Ahora bien, no perdamos de vista que la tumba es siempre la tumba del otro, del prójimo. ¿Y por qué le he construido una tumba? ¿Por qué he hecho un rito de su muerte? ¿Solo por el pavor a la descomposición física antes descripta? Ciertamente no. Más bien, porque en el encuentro con el rostro del otro me encuentro con un mandato ético: “¡No me mates! ¡No me dejes solo en el momento de mi muerte!” (Levinas). Y este «¡No me mates!» es también un decir «no eres dueño de mi vida, mi vida pertenece a Otro». Este decir genera en mí el «respeto absoluto por su vida«. Y es este respeto por su vida lo que me lleva a darle sepultura, símbolo de que el que allí yace tiene una dignidad sagrada. Por tanto, sepulto a mi prójimo porque su rostro me ha inspirado respeto, dignidad y, por ende, esperanza en que su aniquilación física no acabará totalmente con él (ni conmigo).
Ese rechazo a la muerte del otro que surge del otro mismo e inunda todo nuestro obrar, guía nuestra acción y orienta nuestra existencia.
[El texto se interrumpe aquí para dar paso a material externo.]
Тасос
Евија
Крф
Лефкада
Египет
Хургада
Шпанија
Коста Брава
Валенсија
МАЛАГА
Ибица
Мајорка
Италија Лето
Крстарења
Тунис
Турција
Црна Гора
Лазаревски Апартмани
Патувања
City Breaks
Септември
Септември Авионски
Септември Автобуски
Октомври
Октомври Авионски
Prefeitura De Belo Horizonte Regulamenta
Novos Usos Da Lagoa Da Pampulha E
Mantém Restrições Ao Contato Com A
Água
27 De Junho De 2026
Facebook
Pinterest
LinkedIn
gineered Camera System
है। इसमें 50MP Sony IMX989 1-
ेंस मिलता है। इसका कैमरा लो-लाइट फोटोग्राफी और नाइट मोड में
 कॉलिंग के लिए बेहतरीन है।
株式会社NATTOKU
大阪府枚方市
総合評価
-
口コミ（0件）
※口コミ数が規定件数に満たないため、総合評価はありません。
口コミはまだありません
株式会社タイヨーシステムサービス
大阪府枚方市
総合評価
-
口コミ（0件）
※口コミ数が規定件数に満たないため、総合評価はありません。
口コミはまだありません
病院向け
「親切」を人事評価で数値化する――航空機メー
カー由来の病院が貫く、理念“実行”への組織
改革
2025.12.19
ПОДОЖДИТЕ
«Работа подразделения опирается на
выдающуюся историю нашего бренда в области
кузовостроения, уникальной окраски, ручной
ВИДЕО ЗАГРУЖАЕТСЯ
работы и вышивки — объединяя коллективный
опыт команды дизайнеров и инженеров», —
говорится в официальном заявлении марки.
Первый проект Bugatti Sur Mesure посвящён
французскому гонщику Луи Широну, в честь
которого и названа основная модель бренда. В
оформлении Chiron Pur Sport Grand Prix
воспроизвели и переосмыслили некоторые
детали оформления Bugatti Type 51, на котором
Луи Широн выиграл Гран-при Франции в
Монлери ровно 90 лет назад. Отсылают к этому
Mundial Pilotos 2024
La esperanza es, en este sentido, religión, es decir, re-ligación. Estoy ligado a otro que me impide que le de muerte, es decir, que me exige que lo trate con un respeto absoluto. Esta im-posición, me posiciona en la existencia como alguien que está llamado a respetar la vida de su prójimo sobre todas las cosas. Y esto es lo sagrado del otro, que no puedo dejar a la intemperie y que me invita a sepultarlo, como signo de que no lo abandono ni cuando deja de existir, y de que tengo esperanza en que lo absoluto que se me ha revelado en su rostro no morirá jamás.
Por eso un ateo de verdad fue Creonte que no dejaba que Antígona diera sepultura a uno de sus hermanos, Polinices. Lo mismo se puede decir de los Nazis, ateos absolutos, ya que no construyeron tumbas para quienes asesinaron, se limitaron a enterrarlos en fosas comunes, y por tanto, anónimas para que no hedieran.

Le tememos a la muerte, en resumen, porque no podemos deshacernos de esa esperanza que el otro ha puesto en mí, “a mi pesar”, y que me constituye, es decir, me hace ser quien soy: ¿y quién soy? “Soy el guardián de mi hermano”. Y en esto puede que esté la clave de nuestro existir: en ocuparme de la vida y la muerte del otro, no por solidaridad con el otro, sino por lo Absoluto que se revela en él.